### Teks yang diberikan
REPUBLIKA.CO.ID, JENEWA -- Beberapa badan Perserikatan Bangsa-Bangsa melaporkan pada Kamis (23/2/2023), satu orang perempuan hamil atau melahirkan meninggal setiap dua menit. Tren ini mengungkapkan kemunduran yang mengkhawatirkan bagi kesehatan perempuan selama beberapa tahun terakhir.
“Sementara kehamilan harus menjadi masa penuh harapan dan pengalaman positif bagi semua perempuan, tragisnya masih merupakan pengalaman yang sangat berbahaya bagi jutaan orang di seluruh dunia yang tidak memiliki akses ke perawatan kesehatan berkualitas tinggi dan terhormat,” kata Kepala Organisasi Kesehatan Dunia (WHO) Tedros Adhanom Ghebreyesus dikutip dari Anadolu Agency.
Ghebreyesus menyatakan, statistik baru ini mengungkapkan kebutuhan mendesak untuk memastikan setiap perempuan dan anak perempuan memiliki akses ke pelayanan kesehatan kritis sebelum, selama, dan setelah melahirkan. "Mereka dapat sepenuhnya menggunakan hak reproduksinya," ujarnya.
Laporan tersebut melacak kematian ibu secara nasional, regional, dan global dari 2000 hingga 2020. Laporan tersebut menunjukkan ada sekitar 287 ribu kematian ibu di seluruh dunia pada 2020. Angka tersebut hanya mengalami sedikit penurunan dari 309 ribu pada 2016 ketika Tujuan Pembangunan Berkelanjutan (SDGs) muncul.
Hasil tersebut menyajikan beberapa kemajuan dalam mengurangi kematian ibu antara 2000 hingga 2015. Namun keuntungan pada dasarnya terhenti atau dalam beberapa kasus bahkan berbalik setelah titik itu.
Dalam dua dari delapan wilayah PBB, Eropa dan Amerika Utara, angka kematian ibu meningkat dari 2016 hingga 2020 sebesar 17 persen. Sedangkan di Amerika Latin dan Karibia angka itu naik sebesar 15 persen.
Sedangkan di tempat lain, angkanya stagnan. Pada 2020, sekitar 70 persen dari semua kematian ibu terjadi di sub-Sahara Afrika.
Secara total, kematian ibu tetap terkonsentrasi terutama di bagian dunia termiskin dan negara-negara yang terkena dampak konflik. Australia dan Selandia Baru, serta Asia Tengah dan Selatan telah mengalami penurunan yang signifikan dengan masing-masing sebesar 35 persen dan 16 persen dalam angka kematian ibu selama periode yang sama, seperti yang dilakukan 31 negara di seluruh dunia.
######
### Data mentah
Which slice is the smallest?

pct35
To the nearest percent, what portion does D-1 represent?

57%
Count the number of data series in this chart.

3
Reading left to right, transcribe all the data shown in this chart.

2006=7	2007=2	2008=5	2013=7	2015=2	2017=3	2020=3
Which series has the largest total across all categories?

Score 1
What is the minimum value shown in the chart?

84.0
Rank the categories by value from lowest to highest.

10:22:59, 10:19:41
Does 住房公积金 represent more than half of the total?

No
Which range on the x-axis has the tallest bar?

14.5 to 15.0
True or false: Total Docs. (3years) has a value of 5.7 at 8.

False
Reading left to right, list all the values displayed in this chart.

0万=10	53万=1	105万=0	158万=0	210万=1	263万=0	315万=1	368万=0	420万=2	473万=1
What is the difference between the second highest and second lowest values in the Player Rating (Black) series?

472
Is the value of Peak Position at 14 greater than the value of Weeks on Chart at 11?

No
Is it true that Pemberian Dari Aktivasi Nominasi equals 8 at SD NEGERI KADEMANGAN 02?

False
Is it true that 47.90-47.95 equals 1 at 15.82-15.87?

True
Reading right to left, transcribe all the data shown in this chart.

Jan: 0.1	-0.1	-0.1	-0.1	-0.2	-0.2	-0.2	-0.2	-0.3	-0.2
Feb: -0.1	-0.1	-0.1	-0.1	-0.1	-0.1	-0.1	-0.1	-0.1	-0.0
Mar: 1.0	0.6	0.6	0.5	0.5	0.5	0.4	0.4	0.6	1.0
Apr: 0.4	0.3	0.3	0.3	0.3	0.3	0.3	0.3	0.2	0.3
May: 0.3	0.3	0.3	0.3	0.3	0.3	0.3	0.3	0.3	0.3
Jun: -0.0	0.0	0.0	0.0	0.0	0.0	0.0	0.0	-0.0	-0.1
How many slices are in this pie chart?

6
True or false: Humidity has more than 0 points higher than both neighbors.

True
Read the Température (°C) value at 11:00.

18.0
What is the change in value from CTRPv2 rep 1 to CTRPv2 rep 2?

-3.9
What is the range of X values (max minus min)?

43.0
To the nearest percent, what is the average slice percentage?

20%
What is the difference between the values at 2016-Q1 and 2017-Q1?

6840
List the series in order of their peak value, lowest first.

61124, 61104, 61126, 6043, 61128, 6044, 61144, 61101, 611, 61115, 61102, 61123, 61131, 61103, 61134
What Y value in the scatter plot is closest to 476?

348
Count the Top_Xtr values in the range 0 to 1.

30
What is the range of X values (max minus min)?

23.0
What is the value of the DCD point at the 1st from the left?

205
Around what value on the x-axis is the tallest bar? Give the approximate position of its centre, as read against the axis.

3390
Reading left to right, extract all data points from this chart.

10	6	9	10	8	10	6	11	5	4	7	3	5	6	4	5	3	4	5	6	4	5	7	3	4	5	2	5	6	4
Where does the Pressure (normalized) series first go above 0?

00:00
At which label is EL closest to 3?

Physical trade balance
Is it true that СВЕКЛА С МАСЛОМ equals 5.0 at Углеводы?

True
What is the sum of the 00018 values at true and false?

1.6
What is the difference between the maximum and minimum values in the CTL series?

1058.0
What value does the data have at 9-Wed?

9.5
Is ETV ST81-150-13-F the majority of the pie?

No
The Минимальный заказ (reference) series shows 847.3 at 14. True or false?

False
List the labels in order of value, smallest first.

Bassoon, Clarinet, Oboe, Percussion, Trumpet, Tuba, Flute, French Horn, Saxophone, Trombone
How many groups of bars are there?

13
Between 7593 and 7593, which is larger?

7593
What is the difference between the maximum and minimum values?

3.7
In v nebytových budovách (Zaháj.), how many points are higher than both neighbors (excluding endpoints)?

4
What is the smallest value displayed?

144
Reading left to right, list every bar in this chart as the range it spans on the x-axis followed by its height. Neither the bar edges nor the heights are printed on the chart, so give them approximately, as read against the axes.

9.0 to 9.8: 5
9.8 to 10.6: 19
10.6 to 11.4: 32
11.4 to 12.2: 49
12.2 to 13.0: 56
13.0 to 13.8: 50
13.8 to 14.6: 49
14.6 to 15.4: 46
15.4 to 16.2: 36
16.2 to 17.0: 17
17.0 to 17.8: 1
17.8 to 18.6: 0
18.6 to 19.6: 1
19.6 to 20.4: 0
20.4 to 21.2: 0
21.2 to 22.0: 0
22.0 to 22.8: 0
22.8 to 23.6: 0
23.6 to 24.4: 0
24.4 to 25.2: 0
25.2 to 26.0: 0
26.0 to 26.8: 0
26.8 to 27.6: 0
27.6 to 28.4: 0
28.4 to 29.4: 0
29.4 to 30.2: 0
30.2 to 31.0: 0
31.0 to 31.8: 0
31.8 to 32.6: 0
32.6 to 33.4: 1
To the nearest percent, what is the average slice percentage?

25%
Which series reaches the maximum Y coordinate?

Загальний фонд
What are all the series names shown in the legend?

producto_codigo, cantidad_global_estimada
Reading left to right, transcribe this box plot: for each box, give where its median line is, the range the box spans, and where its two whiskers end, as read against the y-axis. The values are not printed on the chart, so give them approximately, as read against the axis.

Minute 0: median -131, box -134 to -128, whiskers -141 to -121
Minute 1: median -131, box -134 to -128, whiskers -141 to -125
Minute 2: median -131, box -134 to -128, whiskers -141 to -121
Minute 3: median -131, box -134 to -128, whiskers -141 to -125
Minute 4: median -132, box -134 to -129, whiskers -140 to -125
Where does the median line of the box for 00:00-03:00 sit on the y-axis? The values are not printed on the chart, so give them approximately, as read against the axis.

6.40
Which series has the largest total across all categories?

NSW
######
▶ Daftar tugas
- a) Tolong tuliskan kembali bagian teks tentang kematian ibu mulai dari "Hasil tersebut menyajikan" terus sampai "di sub-Sahara Afrika.", tanpa mengubah apa pun.
- b) Menurut teks tentang kematian ibu, berapa persen dari semua kematian ibu pada 2020 terjadi di sub-Sahara Afrika?
Baris-baris data tidak ada hubungannya dengan teks.

▶ Jawaban yang diberikan
- a)
Hasil tersebut menyajikan beberapa kemajuan dalam mengurangi kematian ibu antara 2000 hingga 2015. Namun keuntungan pada dasarnya terhenti atau dalam beberapa kasus bahkan berbalik setelah titik itu.
Dalam dua dari delapan wilayah PBB, Eropa dan Amerika Utara, angka kematian ibu meningkat dari 2016 hingga 2020 sebesar 17 persen. Sedangkan di Amerika Latin dan Karibia angka itu naik sebesar 15 persen.
Sedangkan di tempat lain, angkanya stagnan. Pada 2020, sekitar 70 persen dari semua kematian ibu terjadi di sub-Sahara Afrika.

- b) Sekitar 70 persen.